Beautiful kiddos!!! Congrats!!!

I can't wait to have babies...It's a long wait untill March.


----------



## NyGoatMom (Jan 26, 2013)

Awww...really cute  I love momma!!!


----------



## kccjer (Jan 27, 2012)

LOVE that moonspotted one!!! Super cute!


----------



## Crystal (Jan 20, 2013)

They are cute! The black one is my favorite.


----------



## Sheffba (Dec 10, 2012)

So pretty!! Congrats


----------



## luvmywaggintails (Nov 18, 2013)

Gorgeous kids...especially the spotted paint.
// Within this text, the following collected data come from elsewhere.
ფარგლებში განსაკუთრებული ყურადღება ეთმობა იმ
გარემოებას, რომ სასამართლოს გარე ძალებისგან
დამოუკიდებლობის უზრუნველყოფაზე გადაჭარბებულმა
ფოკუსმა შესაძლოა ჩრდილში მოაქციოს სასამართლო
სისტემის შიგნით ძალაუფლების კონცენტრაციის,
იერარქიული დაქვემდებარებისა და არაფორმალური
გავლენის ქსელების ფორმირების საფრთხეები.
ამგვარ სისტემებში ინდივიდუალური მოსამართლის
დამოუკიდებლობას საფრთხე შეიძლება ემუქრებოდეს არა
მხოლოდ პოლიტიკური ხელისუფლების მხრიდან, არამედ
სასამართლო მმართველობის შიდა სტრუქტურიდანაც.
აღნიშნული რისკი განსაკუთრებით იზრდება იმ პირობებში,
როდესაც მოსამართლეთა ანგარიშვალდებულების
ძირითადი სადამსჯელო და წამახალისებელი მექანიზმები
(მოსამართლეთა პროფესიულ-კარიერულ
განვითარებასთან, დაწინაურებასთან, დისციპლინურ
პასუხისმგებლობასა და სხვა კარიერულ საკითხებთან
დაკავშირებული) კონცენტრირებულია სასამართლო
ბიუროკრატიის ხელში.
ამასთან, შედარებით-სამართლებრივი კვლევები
Congrats!!


----------



## 13887 (May 3, 2013)

Thanks everyone
and the Black Spotted buck kid could be for sale as a commercial buck since he is only 75%


----------



## kccjer (Jan 27, 2012)

Too bad you're so far away or I'd be pretty tempted by that black one...

Sent from my SCH-I535 using Goat Forum mobile app


----------



## TrinityRanch (Mar 26, 2013)

What a beautifully colored buckling! Wow! I think momma is really pretty too. She is like a red doe with one big dapple blanket on her  Congratulations!


----------



## ksalvagno (Oct 6, 2009)

They are beautiful!


----------



## Jessica84 (Oct 27, 2011)

And here I was all stoked about my dapple paint and yours is cuter lol. They are both beautiful!!! She did such a good job!


----------



## 13887 (May 3, 2013)

Thank's everyone!!! I hope I can sell the buckling as a buck that would be great!!!


----------